I felt something cold being pressed against my head. I instantly awoke and sat up in fear. My eyes fixed on Lindsay who had tears falling from her eyes and down her cheeks. She had an ice pack in her hand that was previously on my aching head.I looked around and realized I wasn't at Brendan's house. I was no longer at the party. I was away from Kevin. The walls were pink and I figured I was in Lindsay's room.
"I am so, so, so, sorry Chloe. I didn't think any of this would happen. I am so sorry!" Lindsay said. She was talking about the party, obviously... and I'm assuming she knew about what Kevin did to me. I didn't say anything, I just sat there and stared at her. "I was looking for you at the party and I went upstairs figuring you were in the bathroom throwing up, but I saw Kevin leaving with barely his pants pulled around his waist... and I walked in the room and I saw you on the bed, passed out and naked, bleeding from your head-..." She stopped talking right then. She wouldn't look into my eyes while talking to me.
"I have to go." I said. I stood up and pain shot through my body as I moved my legs. He hurt me, last night. He didn't think about how much physical pain or scarring he could have left on my body. He wasn't too drunk last night and I knew he was sober enough to know what he was doing was wrong.
"You cannot tell anyone about this, Lindsay. Do you understand me? I don't want anybody to know!" I yelled. She looked at me horrified. "You need to tell the police! You can't let him get away with this!" This made me angry. I didn't want anybody getting involved. I didn't want anybody knowing or trying to help. False rumors will be made and it will be even harder for him to be convicted for what he did to me. "If you tell anybody about this without my permission, I won't ever forgive you. Do you understand me! I mean this!" I was really yelling right now. She nodded her head in fear.
I slowly made my way to the door before leaving. I stopped myself and turned around to look at her. I said one more final thing before I left. "How did you know?" I asked. She looked at me confused. "Know what?" I stiffened my body. "How did you know his name was Kevin?"
"Chloe... he goes to our school."
My phone kept going off from messages from Joey. I didn't want to talk to him. How could I? I mean, I can't bottle up what just happened and throw it away. That's when it hit me. Did he wear a condom? Was he even aware of the possibility of me getting pregnant? I don't want a rape baby. I don't want to be the mother of a child who was the cause of an unforgivable action. I don't want any baby. I don't!
I felt tears streaming down my face as I laid on my bedroom floor. I curled up in a ball, like how I used to when I was kid. I needed someone to be there with me. I was afraid; I was so afraid. How could I not know that he goes to our school? Am I really that blind? I don't want to face my rapist when I go back to school. I won't even have Joey to protect me from him. I will be vulnerable.

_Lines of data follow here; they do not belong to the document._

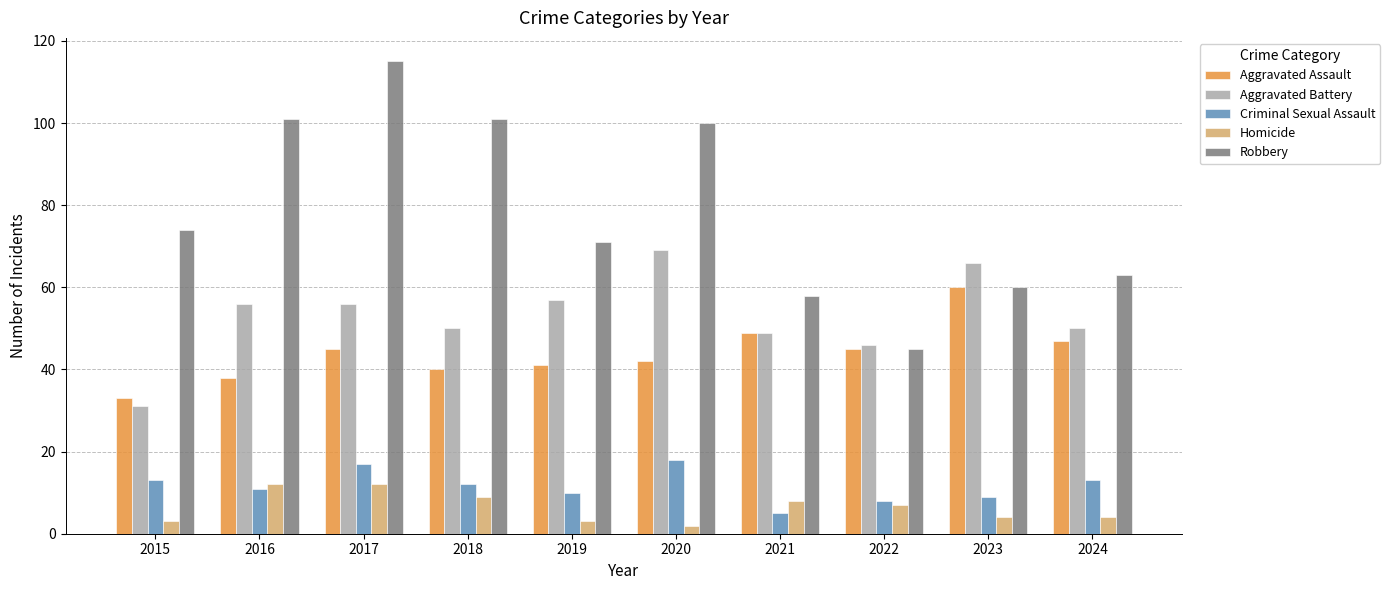

What is the value of the Robbery bar at the 1st from the left?

74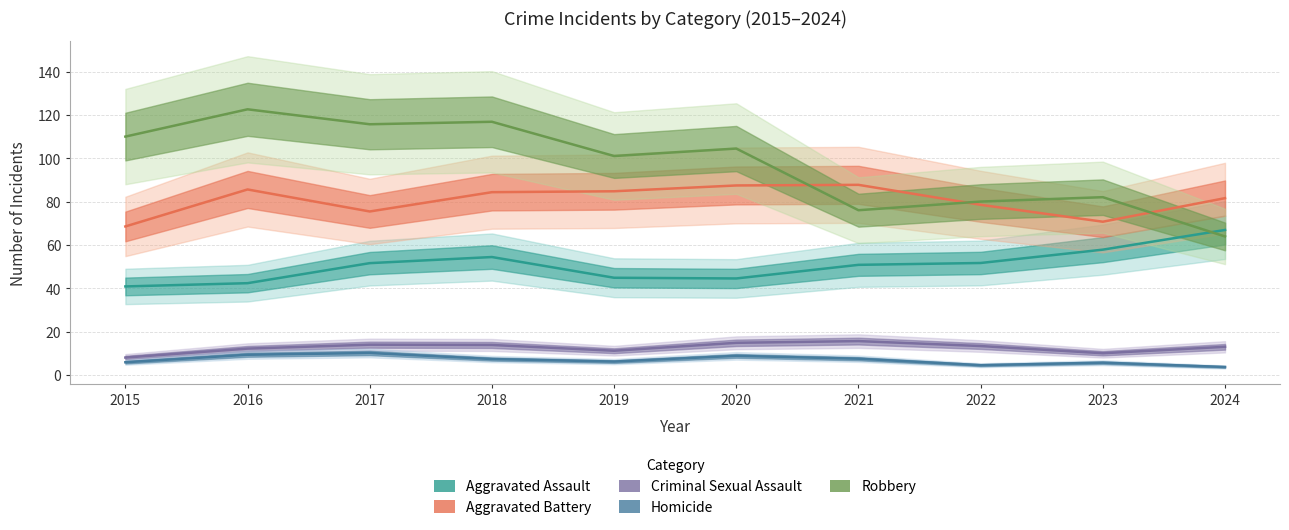

What is the sum of the Aggravated Battery values at 2022 and 2023?

149.3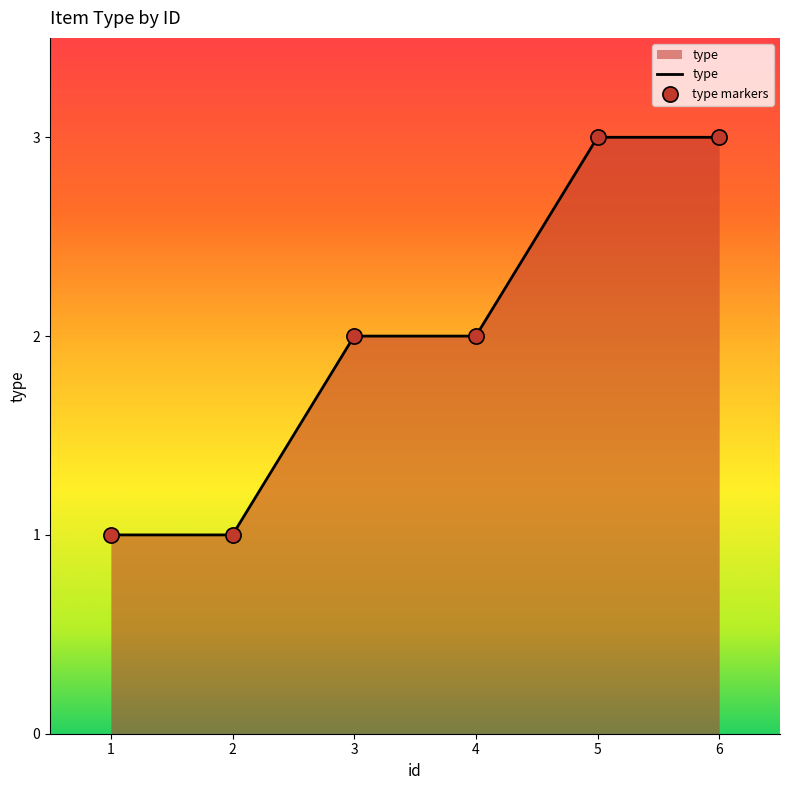

What is the change in value from 1 to 6?

+2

I sat up and looked at the long mirror on my wall, in front of me. My eyes were extremely puffy and the bump on my head had gone down, but it still hurt like hell. I reached up and ran my fingers across. This will leave a scar. What did he even hit me with anyway? Who cares, the scar will be a painful reminder of last night. How I was betrayed by one human being.
I watched myself as tears began to fill my eyes and slide down my cheeks. I needed Joey. I needed him so much. I looked over at my phone, by my side. I reached out and unlocked it slowly, with my fingers trembling. I typed in Joey's number and I called him. The phone began to ring.
Joey: Hello? Chloe? Why haven't you answered my calls. Are you okay?
I held my breath before responding and I could feel my throat tighten as I fought back the tears. Instead of hiding my emotions, a slight whimper escaped from my mouth.
Joey: Baby, are you crying? What's wrong? I took a deep breath and I opened my mouth but no words came out. I couldn't tell him anything. It would crush him. I finally found my words and answered, cautiously.
Me: No, I'm not....I just really miss you. I wish you could be here with me. It's kind of lonely, haha. Lying to him killed me inside. I closed my eyes and breathed out, waiting to hear his sweet voice to calm me down.
Joey: You know I'm always here for you, even if I am in another state for a couple of weeks. If you ever need anything, you know I will be here to help, baby. But, I have to go. We're going out for lunch with my dad's sister, so I will talk to you later. Okay? Cheer up, beautiful. I will be home before you know it, buttercup.
He hung up and I sat there, with the phone still pressed to my ear. I could still hear his voice in my head and I felt myself relax for once. I laid back down on the floor and I curled back up into a ball, feeling as small and vulnerable than ever.